Studio album by Kim Larsen
- Released: 1979
- Studio: Sweet Silence
- Genre: Rock
- Length: 34:00
- Label: CBS
- Producer: Nils Henriksson

Kim Larsen chronology
| Starfuckers: Vogt Dem for efterligninger (1978) | 231045-0637 (1979) | Jungle Dreams (1981) |

= 231045-0637 =

1979 album by Kim Larsen

231045-0637 is a rock album released in 1979 by Kim Larsen, a Danish rock musician. The album became known as Personnummerpladen (English: The Personal Identification Number Record), as its official title was Larsen's personal identification number. It was Larsen's third solo album, and the first following the break-up of Gasolin'.
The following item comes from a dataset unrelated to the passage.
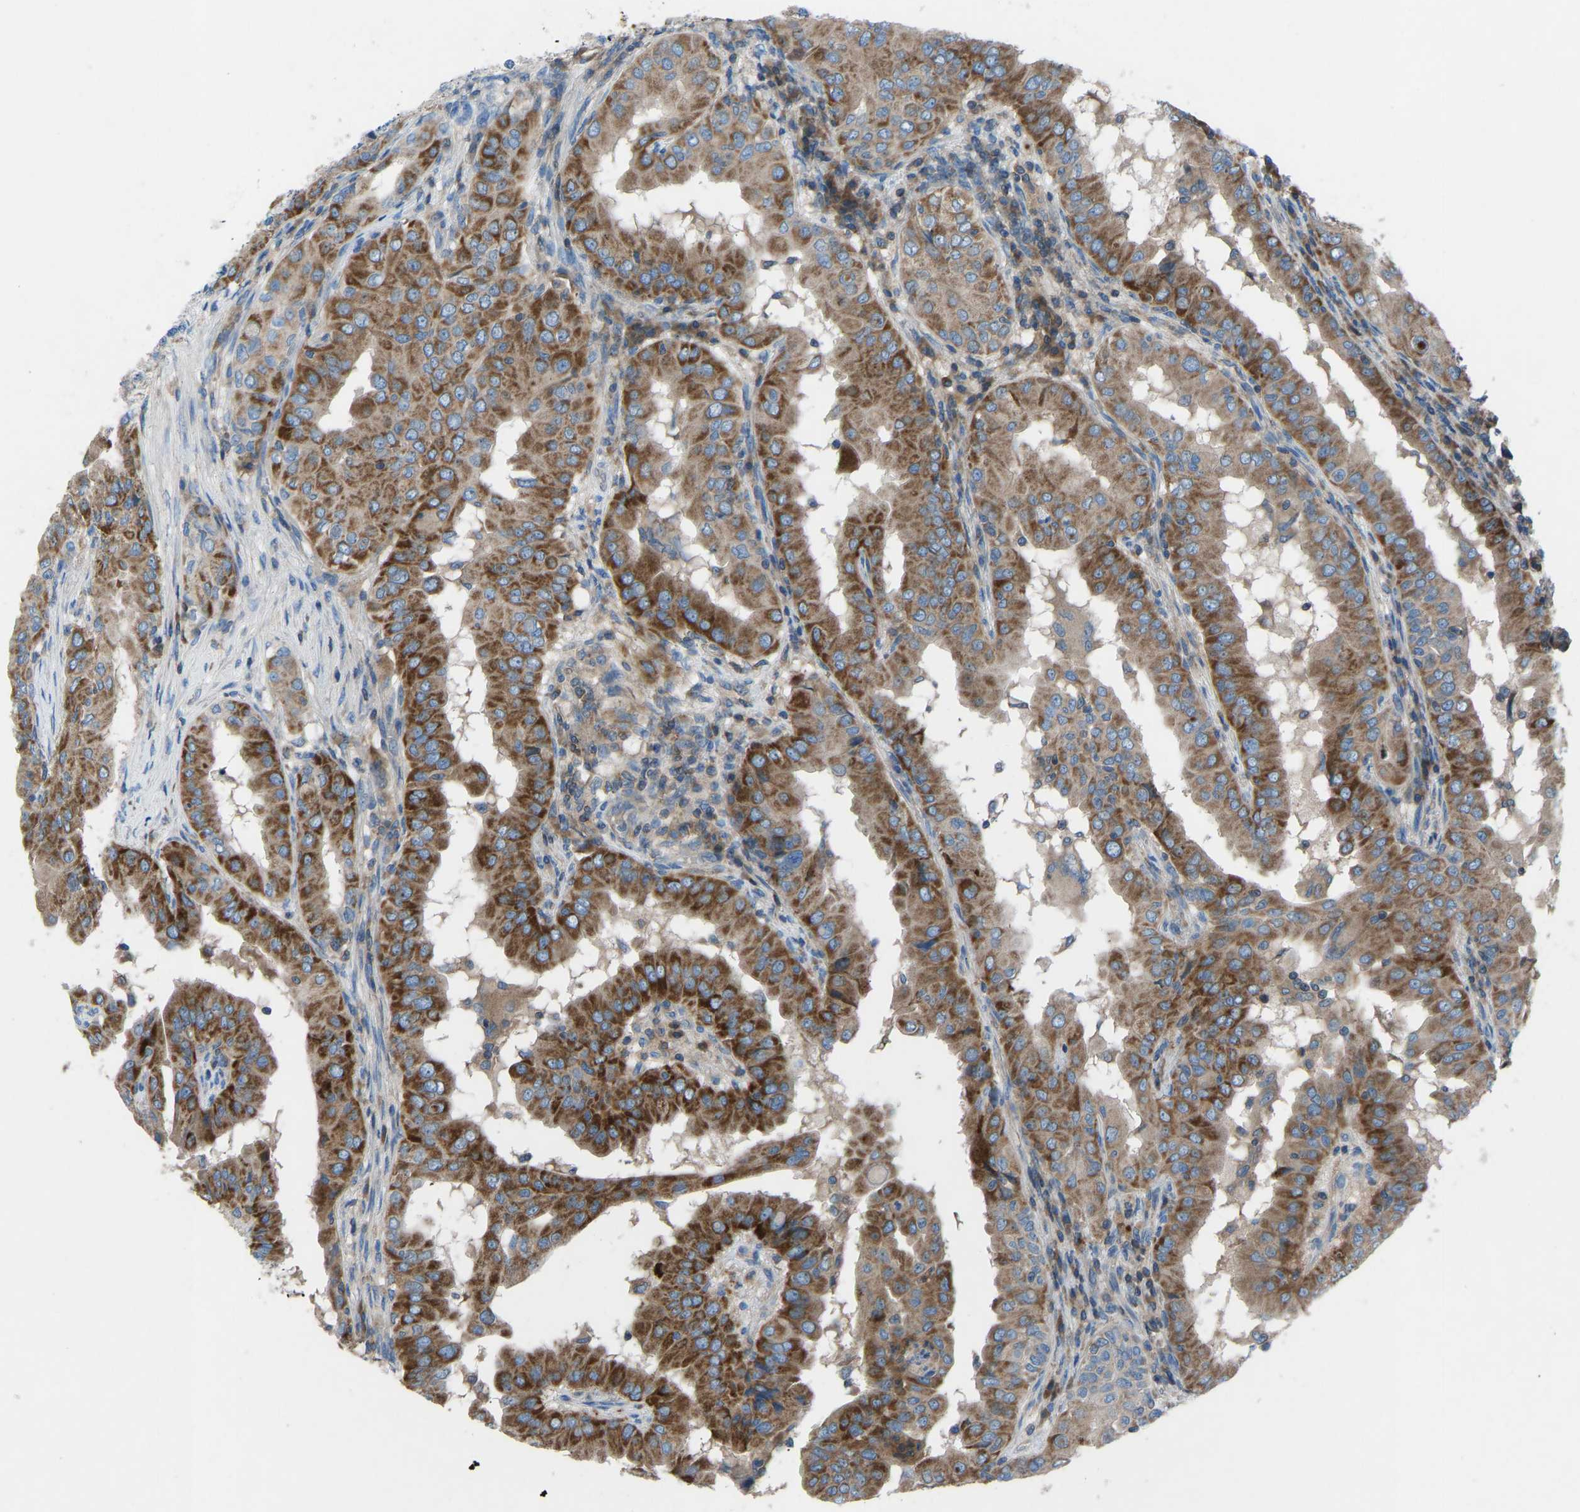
{"staining": {"intensity": "strong", "quantity": ">75%", "location": "cytoplasmic/membranous"}, "tissue": "thyroid cancer", "cell_type": "Tumor cells", "image_type": "cancer", "snomed": [{"axis": "morphology", "description": "Papillary adenocarcinoma, NOS"}, {"axis": "topography", "description": "Thyroid gland"}], "caption": "Papillary adenocarcinoma (thyroid) stained with a protein marker displays strong staining in tumor cells.", "gene": "GRK6", "patient": {"sex": "male", "age": 33}}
231045-0637 was recorded in Sweet Silence studios in Copenhagen and produced by Nils Henriksen. Its style differs from the hard rock of Gasolin'. By comparison, it is more pop-based and represents the start of the electronic sounds that would dominate his next records, Jungle Dreams and Midt om natten.

==Track listing==

| No. | Title | Length |
|---|---|---|
| 1. | "Moderne tider" | 2:07 |
| 2. | "Dagen før" | 3:30 |
| 3. | "682 A" | 2:24 |
| 4. | "Blip-Båt" | 3:41 |
| 5. | "Ud i det blå" | 2:48 |
| 6. | "Forever Young" | 2:42 |
| 7. | "Sikken en følelse" | 3:00 |
| 8. | "Køb bananer" | 3:45 |
| 9. | "Tutta" | 1:46 |
| 10. | "Ole's fjerner" | 2:52 |
| 11. | "Monkeymand" | 3:34 |
| 12. | "De blå sirener" | 1:53 |

==Charts==

| Chart (2006) | Peak position |
|---|---|
| Norwegian Albums (VG-lista) | 7 |
| Swedish Albums (Sverigetopplistan) | 2 |

==Certifications and sales==

| Region | Certification | Certified units/sales |
| Denmark | — | 130,000 |
| Denmark (IFPI Danmark) reissue | Gold | 10,000^{‡} |
^{‡} Sales+streaming figures based on certification alone.